Chess960 Spannendes Finale: Leonid Milov (Nürnberg) gewinnt 1. Main-Taunus-Cup im Chess960
03.10.2005 - Am Ende kam es so wie es sich schon in den Spielrunden zuvor angedeutet hatte: Kein Spieler konnte sich entscheidend von den Mit-Konkurrenten absetzen, das Spitzen-Rudel war immer ganz eng zusammen. Und so musste am Ende der siebten und letzten Runde beim innovativen Chess960 Turnier in Bad Soden die Chip-Rechen-Technologie entscheiden: Mit etwas Glück bei der Auslosung, aber auch einer gehörigen Portion Können hatte am Ende GM Leonid Milov die Nase dank besserer Feinwertung vorne, punktgleich vor IM Yuri Boidman vom SC 1850 Remagen und GM Viesturs Meijers vom ESV Nickelhütte Aue, alle mit 6 Punkten aus 7 Partien.

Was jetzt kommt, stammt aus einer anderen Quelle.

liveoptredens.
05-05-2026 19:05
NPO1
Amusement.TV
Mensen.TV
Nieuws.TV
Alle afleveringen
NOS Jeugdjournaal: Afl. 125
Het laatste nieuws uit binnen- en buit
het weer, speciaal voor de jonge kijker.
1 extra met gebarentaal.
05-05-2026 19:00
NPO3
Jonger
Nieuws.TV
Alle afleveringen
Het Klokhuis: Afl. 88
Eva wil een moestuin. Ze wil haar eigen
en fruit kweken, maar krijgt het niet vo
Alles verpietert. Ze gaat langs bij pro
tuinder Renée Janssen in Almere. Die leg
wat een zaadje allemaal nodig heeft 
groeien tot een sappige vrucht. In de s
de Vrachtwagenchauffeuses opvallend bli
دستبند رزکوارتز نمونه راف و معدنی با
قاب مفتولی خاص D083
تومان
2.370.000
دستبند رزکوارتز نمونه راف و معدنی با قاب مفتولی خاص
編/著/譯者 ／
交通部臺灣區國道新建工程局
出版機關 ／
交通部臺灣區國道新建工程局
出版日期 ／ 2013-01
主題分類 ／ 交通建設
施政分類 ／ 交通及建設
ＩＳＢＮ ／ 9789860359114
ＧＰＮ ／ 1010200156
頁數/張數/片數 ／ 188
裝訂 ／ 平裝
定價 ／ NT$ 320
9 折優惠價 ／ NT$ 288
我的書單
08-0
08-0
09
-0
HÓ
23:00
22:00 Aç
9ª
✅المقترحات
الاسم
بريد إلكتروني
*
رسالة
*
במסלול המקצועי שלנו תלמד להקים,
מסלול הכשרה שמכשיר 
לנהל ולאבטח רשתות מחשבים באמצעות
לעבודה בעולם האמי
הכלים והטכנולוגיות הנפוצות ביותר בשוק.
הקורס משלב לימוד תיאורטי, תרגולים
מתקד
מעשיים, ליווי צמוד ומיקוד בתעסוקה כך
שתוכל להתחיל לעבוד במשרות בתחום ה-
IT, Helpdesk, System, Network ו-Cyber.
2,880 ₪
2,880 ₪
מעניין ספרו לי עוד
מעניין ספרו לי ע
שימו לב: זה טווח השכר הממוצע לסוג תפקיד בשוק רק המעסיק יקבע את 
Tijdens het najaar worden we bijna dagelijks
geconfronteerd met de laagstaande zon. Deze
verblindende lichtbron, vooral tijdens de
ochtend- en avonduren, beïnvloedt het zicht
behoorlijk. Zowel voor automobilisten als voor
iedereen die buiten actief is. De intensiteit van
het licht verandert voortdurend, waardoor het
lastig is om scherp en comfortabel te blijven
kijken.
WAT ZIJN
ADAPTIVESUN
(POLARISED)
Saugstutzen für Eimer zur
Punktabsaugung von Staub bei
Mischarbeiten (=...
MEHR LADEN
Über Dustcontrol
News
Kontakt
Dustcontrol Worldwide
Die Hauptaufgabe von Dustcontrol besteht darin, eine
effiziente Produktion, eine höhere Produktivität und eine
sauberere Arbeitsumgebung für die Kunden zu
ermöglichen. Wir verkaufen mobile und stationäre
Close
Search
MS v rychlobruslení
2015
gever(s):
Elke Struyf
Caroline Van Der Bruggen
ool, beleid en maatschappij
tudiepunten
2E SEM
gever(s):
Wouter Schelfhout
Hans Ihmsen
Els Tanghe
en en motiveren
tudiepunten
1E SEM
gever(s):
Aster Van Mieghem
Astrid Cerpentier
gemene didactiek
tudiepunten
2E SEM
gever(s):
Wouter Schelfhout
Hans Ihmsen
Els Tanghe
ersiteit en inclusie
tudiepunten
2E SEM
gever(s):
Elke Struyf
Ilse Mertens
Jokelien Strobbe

Organisatoren, Sponsoren, Gewinner:
Sonderpreise für die Gewinner
Die Sonderpreise gewannen Julia Schlein vom SC
Steinbach als beste bei den Frauen und Ferdinand Niebling vom SC
Frankfurt-West als bester Senior.
GM Zigurds Lanka (TSV Schott
Mainz) gewann die Alterskategorie der Über 40, Martin Peter vom SC 1975
Paimar bei den Über 20-jährigen und Tobias Makilla vom
Nachbarschaftsverein Kelkheim gewann die U20-Kategorie. Erfreulich für
den ausrichtenden Verein Schachclub Bad Soden: Julien Leach gewann die
U14-Preiswertung.
Apropos Paimar: Man muss nicht PISA-geschädigt sein,
wenn man nicht auf Anhieb weiß, wo denn genau Paimar liegt. Für alle,
die etwas Geographie-Nachhilfe brauchen: Paimar ist in die Stadt
Grünsfeld eingemeindet und liegt in der Nähe von
Tauberbischofsheim, also im Main-Tauber-Kreis im nördlichen
Baden-Württemberg an der Grenze zu Hessen. Der dortige Schachverein (
http://www.scpaimar.de/ ) spielt
in der Landesliga, Bereichs- bzw. Bezirksklasse Heidelberg / Odenwald.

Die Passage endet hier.